If you know EXCEL or other data management programs, it is easy to set up spreadsheets to monitor this information.

It seems to me that a significant factor for mineral buyers to consider is what company is the current holder/operator of the lease on the mineral tract being evaluated.

I'm not interested in selling any of my minerals, but the situation if face is this:  I have one larger piece of property (large for me, not large) that is theoretically my best mineral tract, that extends into 2 Sections. Those 2 sections are contiguous in a north/south configuration, so ideal for CULs.  One 10 year old unit well in each.  Both sections are held by CHK, so it is totally up for question as to if and when further wells, but excellent prospect for both HA and Bossier.  I have several smaller tracts of minerals scattered around DeSoto and north Sabine Parishes.  Those leases are held by either Comstock or Vine, both of which are actively drilling CULs either in my units or adjoining units.  I've got several new unit wells by Comstock and Vine, and Vine has more permits for CULs.  So, my prospects for income in the next 5 years reside mostly with Vine and Comstock.  

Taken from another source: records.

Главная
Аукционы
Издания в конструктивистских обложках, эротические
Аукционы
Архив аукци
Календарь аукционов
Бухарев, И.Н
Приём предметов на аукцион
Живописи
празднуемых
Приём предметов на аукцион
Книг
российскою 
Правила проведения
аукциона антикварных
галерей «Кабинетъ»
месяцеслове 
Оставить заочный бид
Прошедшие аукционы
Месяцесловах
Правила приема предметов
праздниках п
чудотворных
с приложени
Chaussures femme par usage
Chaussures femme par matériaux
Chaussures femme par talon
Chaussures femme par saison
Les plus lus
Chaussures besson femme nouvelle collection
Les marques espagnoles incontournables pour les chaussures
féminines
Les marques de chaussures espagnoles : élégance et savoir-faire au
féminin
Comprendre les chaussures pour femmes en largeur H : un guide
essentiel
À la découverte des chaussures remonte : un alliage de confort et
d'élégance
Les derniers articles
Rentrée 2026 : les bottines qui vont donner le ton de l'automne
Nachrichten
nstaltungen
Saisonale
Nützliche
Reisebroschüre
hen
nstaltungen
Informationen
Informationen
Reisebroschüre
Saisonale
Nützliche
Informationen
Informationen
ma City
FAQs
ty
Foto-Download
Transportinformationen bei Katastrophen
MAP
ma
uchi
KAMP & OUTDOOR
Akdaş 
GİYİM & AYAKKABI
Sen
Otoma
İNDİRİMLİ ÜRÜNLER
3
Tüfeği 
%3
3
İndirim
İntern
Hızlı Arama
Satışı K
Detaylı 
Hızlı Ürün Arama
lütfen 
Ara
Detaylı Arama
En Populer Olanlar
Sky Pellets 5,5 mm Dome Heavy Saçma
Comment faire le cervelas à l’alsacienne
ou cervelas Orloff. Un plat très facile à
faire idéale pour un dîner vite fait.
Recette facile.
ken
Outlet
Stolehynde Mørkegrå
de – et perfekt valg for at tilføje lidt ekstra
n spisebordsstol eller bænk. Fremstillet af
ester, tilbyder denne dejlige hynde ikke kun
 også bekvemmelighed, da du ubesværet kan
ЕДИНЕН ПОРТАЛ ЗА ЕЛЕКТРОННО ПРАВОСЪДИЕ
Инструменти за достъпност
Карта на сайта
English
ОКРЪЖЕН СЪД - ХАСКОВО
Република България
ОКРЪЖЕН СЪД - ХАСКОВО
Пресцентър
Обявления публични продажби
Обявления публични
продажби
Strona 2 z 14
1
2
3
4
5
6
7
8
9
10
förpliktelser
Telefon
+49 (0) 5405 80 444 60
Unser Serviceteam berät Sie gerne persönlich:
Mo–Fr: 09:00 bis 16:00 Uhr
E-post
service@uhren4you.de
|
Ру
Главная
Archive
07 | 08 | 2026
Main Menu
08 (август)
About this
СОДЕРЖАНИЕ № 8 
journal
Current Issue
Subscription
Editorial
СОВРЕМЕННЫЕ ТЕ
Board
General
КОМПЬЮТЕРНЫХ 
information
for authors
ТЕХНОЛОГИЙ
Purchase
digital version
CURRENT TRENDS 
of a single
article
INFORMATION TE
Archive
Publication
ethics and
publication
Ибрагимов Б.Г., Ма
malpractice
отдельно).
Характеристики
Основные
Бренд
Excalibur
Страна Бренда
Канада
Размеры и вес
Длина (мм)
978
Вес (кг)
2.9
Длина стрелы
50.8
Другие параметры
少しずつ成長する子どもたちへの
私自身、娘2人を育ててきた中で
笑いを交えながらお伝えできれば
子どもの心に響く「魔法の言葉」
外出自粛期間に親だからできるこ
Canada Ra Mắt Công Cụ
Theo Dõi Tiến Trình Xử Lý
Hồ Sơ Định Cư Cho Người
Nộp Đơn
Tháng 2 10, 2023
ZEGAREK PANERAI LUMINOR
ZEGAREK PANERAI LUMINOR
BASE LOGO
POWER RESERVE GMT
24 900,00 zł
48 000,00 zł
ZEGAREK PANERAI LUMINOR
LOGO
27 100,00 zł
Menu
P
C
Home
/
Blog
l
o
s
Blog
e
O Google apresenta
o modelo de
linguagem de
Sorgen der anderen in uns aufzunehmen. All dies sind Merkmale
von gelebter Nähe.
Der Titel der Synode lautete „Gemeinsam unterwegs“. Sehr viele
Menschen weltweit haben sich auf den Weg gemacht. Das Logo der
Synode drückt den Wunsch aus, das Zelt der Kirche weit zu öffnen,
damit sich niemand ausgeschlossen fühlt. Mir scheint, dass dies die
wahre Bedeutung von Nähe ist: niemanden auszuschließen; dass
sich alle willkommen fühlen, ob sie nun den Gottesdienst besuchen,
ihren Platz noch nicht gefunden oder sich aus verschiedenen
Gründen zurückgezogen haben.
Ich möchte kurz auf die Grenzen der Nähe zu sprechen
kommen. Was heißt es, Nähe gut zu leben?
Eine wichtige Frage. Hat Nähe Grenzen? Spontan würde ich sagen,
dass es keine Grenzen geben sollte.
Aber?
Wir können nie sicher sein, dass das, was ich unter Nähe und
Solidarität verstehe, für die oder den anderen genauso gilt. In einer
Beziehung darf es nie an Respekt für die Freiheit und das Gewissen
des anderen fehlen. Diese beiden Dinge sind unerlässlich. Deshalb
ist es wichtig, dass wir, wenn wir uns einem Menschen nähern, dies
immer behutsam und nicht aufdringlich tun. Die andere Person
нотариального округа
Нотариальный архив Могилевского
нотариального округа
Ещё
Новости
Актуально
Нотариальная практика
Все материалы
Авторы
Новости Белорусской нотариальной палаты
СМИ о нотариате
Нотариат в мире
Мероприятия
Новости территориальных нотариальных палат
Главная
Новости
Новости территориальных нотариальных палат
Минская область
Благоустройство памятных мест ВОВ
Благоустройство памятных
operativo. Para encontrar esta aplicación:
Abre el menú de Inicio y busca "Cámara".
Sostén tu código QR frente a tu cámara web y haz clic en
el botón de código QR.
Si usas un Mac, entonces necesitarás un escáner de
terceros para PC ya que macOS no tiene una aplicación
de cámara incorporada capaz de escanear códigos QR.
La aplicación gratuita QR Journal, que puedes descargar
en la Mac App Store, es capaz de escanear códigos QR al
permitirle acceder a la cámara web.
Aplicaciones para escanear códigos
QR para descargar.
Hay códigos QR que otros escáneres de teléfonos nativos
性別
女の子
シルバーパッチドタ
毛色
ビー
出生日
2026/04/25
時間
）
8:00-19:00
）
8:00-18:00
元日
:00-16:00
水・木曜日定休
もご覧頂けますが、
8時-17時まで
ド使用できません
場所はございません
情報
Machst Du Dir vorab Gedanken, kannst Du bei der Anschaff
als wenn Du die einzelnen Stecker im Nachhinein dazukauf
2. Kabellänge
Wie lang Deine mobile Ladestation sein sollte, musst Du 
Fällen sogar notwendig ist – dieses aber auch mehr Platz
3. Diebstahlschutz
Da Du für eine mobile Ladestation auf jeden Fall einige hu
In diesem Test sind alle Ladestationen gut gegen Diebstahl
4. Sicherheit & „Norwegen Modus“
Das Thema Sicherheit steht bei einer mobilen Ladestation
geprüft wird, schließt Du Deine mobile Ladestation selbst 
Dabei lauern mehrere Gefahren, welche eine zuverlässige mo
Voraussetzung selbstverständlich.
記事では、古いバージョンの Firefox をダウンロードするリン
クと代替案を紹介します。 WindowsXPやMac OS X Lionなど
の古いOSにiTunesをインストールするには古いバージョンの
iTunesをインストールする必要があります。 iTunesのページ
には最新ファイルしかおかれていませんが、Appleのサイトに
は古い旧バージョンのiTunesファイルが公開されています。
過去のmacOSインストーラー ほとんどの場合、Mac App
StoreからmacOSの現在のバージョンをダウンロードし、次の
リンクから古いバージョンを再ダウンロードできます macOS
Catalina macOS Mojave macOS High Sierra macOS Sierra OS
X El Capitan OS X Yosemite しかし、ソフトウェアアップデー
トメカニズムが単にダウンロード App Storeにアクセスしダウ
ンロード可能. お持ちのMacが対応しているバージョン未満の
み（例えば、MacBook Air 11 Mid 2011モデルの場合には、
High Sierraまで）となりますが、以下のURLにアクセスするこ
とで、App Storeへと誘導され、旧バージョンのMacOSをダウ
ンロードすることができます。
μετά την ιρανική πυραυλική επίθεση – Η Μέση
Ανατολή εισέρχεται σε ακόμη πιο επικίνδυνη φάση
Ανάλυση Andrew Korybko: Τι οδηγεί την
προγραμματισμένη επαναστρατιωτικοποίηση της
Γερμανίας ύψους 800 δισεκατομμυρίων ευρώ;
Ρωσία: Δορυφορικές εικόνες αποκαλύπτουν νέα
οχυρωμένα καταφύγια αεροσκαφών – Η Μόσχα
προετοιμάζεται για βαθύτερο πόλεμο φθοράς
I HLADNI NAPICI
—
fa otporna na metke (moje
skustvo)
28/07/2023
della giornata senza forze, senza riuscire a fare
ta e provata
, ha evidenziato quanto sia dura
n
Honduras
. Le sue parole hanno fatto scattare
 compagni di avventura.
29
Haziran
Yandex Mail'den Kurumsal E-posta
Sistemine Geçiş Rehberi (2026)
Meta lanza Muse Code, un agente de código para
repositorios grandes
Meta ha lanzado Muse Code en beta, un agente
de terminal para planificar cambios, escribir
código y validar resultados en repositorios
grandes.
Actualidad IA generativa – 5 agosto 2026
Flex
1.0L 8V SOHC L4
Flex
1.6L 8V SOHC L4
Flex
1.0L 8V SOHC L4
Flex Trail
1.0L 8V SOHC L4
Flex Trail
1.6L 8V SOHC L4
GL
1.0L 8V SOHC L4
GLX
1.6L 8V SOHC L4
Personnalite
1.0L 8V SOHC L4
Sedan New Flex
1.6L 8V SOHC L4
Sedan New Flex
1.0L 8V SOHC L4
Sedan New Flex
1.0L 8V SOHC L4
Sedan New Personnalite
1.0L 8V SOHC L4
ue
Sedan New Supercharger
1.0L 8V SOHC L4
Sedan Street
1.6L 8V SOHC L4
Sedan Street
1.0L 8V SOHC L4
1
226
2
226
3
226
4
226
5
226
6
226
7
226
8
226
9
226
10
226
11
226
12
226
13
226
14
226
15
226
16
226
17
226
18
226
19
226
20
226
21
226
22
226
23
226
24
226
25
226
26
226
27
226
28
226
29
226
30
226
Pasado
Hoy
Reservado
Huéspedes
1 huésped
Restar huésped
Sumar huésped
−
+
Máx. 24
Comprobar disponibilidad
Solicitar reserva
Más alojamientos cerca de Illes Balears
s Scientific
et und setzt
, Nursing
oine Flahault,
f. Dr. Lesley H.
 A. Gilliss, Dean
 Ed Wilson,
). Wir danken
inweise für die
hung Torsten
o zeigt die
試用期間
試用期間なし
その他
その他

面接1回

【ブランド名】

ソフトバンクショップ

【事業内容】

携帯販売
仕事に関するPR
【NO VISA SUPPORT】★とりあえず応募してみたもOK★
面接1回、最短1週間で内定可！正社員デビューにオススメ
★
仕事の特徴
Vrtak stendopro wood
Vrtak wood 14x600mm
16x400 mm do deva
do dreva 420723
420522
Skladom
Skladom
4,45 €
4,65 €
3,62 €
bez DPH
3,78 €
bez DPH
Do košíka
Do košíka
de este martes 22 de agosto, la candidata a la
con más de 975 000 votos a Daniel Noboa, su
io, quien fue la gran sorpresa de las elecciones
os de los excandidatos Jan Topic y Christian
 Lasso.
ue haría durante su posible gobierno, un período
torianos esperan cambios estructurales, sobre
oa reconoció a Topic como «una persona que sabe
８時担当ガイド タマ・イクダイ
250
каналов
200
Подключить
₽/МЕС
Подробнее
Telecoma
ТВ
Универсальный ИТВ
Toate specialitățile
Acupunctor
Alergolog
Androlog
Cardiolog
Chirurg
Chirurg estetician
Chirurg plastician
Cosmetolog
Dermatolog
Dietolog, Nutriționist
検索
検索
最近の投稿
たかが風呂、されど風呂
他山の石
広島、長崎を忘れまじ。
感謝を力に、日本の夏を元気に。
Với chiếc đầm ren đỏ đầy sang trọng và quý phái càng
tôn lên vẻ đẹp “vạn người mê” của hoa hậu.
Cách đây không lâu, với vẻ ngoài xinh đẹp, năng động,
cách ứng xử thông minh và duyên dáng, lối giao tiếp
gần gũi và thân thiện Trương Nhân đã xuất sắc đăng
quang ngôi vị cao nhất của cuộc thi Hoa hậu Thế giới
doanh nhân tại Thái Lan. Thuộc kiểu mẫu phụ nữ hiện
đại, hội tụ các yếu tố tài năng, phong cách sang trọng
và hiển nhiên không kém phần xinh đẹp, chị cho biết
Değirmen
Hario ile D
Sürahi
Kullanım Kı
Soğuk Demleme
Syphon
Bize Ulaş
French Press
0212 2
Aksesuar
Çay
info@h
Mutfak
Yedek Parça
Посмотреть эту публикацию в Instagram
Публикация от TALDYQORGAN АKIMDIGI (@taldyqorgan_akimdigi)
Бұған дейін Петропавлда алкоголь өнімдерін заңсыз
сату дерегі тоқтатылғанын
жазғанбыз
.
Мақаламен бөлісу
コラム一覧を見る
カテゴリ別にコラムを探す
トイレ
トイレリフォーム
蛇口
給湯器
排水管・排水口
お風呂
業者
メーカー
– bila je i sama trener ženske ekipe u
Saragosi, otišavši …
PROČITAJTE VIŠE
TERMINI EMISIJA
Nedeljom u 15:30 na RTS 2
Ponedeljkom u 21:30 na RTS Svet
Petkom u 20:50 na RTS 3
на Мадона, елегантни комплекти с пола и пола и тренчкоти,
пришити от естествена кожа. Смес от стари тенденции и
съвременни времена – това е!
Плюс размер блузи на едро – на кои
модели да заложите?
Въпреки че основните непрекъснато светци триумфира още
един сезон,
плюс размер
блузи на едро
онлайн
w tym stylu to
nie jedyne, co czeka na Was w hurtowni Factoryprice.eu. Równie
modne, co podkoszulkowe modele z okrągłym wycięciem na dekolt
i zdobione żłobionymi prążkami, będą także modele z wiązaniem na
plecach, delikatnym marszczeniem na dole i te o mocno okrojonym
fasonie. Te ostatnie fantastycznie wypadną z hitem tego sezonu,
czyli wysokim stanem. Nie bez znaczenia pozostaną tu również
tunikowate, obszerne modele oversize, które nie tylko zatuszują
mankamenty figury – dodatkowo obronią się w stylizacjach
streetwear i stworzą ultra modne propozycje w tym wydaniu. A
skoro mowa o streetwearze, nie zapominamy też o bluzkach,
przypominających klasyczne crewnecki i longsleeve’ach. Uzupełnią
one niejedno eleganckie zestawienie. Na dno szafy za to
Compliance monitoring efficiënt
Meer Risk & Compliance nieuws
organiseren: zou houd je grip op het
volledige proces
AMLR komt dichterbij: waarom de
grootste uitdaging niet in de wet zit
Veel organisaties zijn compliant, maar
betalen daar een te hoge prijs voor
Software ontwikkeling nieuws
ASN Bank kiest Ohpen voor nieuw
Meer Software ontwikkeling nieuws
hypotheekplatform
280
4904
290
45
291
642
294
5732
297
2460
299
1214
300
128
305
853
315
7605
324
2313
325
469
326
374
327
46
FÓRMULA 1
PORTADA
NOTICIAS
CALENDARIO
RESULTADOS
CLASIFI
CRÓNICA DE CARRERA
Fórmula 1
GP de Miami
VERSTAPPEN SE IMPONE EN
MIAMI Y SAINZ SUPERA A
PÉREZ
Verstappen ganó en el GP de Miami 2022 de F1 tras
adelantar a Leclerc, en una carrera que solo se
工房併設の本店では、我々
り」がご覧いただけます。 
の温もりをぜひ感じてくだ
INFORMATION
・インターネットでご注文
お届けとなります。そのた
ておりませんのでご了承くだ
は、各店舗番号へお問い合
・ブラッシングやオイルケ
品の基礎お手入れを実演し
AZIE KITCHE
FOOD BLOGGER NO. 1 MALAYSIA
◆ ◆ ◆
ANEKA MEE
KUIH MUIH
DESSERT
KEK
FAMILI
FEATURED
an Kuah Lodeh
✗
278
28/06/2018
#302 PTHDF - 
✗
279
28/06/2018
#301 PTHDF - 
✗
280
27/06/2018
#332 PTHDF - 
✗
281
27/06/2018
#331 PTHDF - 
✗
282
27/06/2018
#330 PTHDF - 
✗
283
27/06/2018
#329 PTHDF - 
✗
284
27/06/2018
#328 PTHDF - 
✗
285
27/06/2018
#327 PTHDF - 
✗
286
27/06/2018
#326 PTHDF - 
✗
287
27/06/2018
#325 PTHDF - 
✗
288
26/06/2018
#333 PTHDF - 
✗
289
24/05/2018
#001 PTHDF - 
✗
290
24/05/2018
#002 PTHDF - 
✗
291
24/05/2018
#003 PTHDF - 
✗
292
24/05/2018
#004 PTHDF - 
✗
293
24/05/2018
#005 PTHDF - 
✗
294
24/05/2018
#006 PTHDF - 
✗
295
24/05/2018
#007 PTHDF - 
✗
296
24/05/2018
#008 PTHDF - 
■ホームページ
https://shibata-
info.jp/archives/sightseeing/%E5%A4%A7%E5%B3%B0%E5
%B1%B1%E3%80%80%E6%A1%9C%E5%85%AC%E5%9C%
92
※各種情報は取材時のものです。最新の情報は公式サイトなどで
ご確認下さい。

I have no idea how to evaluate the prospects for the leases held by CHK.  Another operator drilled two CULs in the 2 units contiguous to the south, and after producing for a little over a year, they are excellent wells.  In short, this property is a much better prospect than the locations recently drilled by Comstock or Vine on my other tracts.  

Looking for that silver lining, maybe my largest interest won't be drilled for a number of years, and the price of NG will be higher at that time.  But I will likely be too old to enjoy any of those royalties.  My children will benefit, which is fine.